What is the pressure inside the drop of mercury of radius 3.00 mm at room temperature? Surface tension of mercury at that temperature (20°C) is 4.65 × 10–1 N m–1. The atmospheric pressure is 1.01 × 105 Pa. Also give the excess pressure inside the drop. | Learn NCERT solution | Education portal Class 11 Physics | Study online Unit-10 Mechanical Properties of Fluids



Q.19:- What is the pressure inside the drop of mercury of radius 3.00 mm at room temperature? Surface tension of mercury at that temperature (20°C) is 4.65 × 10–1 N m–1. The atmospheric pressure is 1.01 × 105 Pa.
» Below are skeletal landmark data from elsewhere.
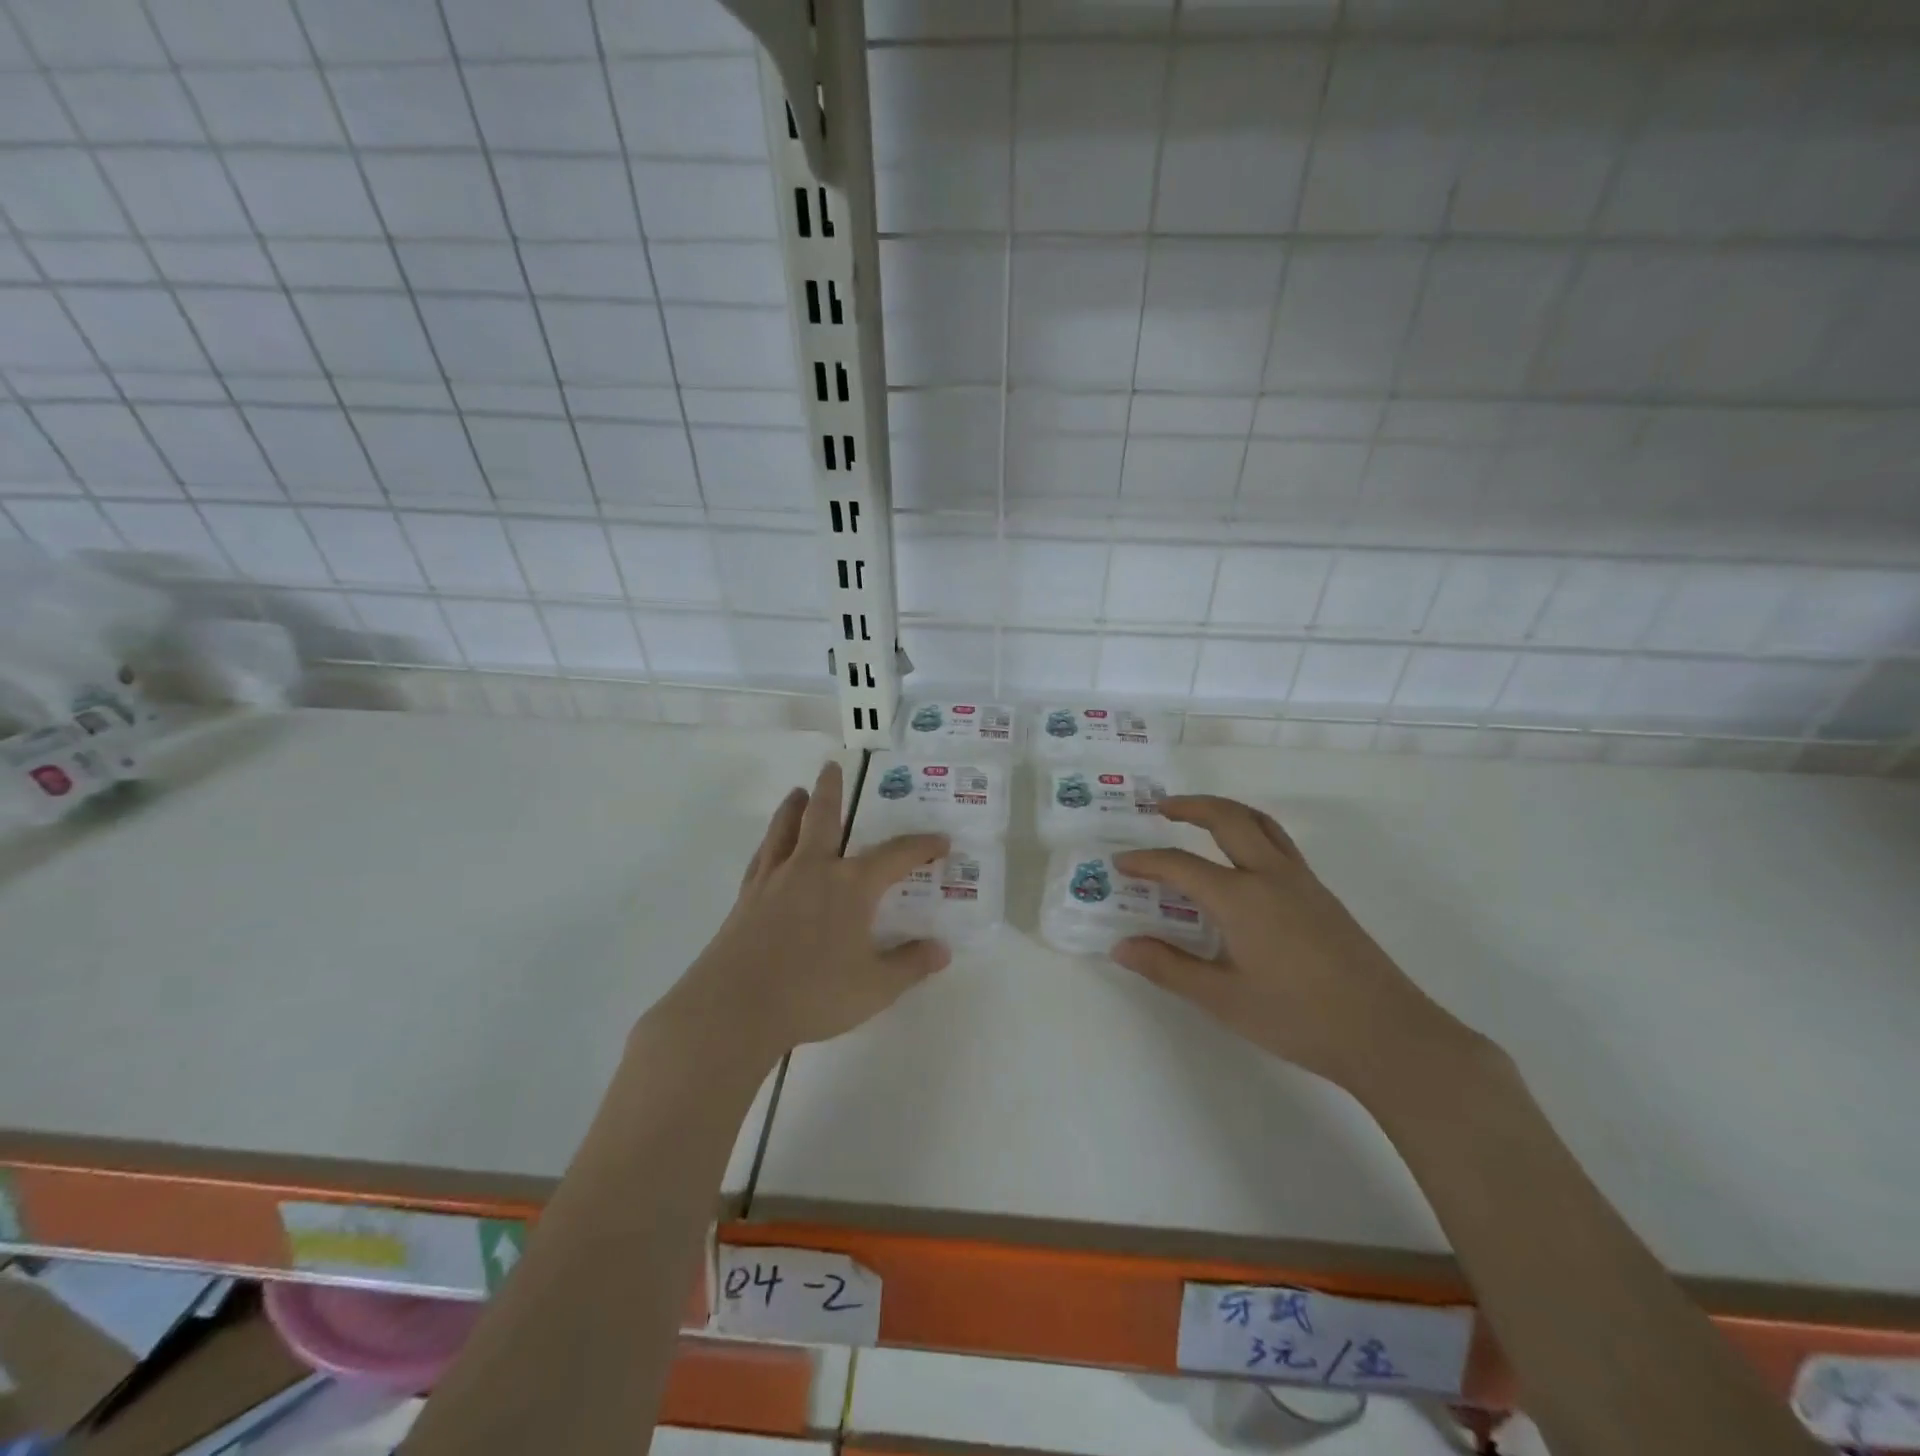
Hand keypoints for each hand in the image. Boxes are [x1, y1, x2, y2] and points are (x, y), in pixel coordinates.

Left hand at [666, 761, 949, 1058]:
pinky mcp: (747, 896)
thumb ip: (910, 965)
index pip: (896, 855)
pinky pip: (762, 856)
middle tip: (833, 766)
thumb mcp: (875, 987)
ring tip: (798, 792)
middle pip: (824, 817)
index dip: (922, 847)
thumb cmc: (813, 994)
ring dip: (794, 807)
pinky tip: (770, 846)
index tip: (941, 841)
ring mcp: (775, 879)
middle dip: (832, 790)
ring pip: (785, 829)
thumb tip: (942, 950)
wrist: (735, 1007)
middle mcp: (813, 869)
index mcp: (851, 886)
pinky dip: (770, 841)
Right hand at [1113, 796, 1477, 1100]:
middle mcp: (1270, 876)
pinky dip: (1250, 831)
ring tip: (1199, 816)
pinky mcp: (1322, 895)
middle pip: (1227, 819)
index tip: (1120, 863)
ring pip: (1260, 823)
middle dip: (1190, 806)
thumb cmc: (1297, 1018)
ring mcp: (1302, 881)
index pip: (1179, 866)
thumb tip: (1121, 947)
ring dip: (1225, 811)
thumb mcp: (1223, 998)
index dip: (1145, 861)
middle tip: (1160, 807)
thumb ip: (1168, 968)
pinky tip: (1241, 861)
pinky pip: (1279, 843)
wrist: (1387, 1034)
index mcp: (1240, 898)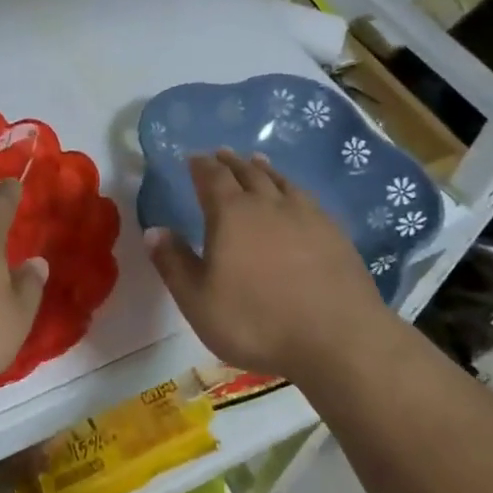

Also give the excess pressure inside the drop.

 

 

Answer:-



Radius of the mercury drop, r = 3.00 mm = 3 × 10–3 m
Surface tension of mercury, S = 4.65 × 10–1 N m–1
Atmospheric pressure, P0 = 1.01 × 105 Pa
Total pressure inside the mercury drop
= Excess pressure inside mercury + Atmospheric pressure
= 2S / r + P0
= [ 2 × 4.65 × 10-1 / (3 × 10-3) ] + 1.01 × 105
= 1.0131 × 105
= 1.01 × 105 Pa
Excess pressure = 2S / r
= [ 2 × 4.65 × 10-1 / (3 × 10-3) ] = 310 Pa.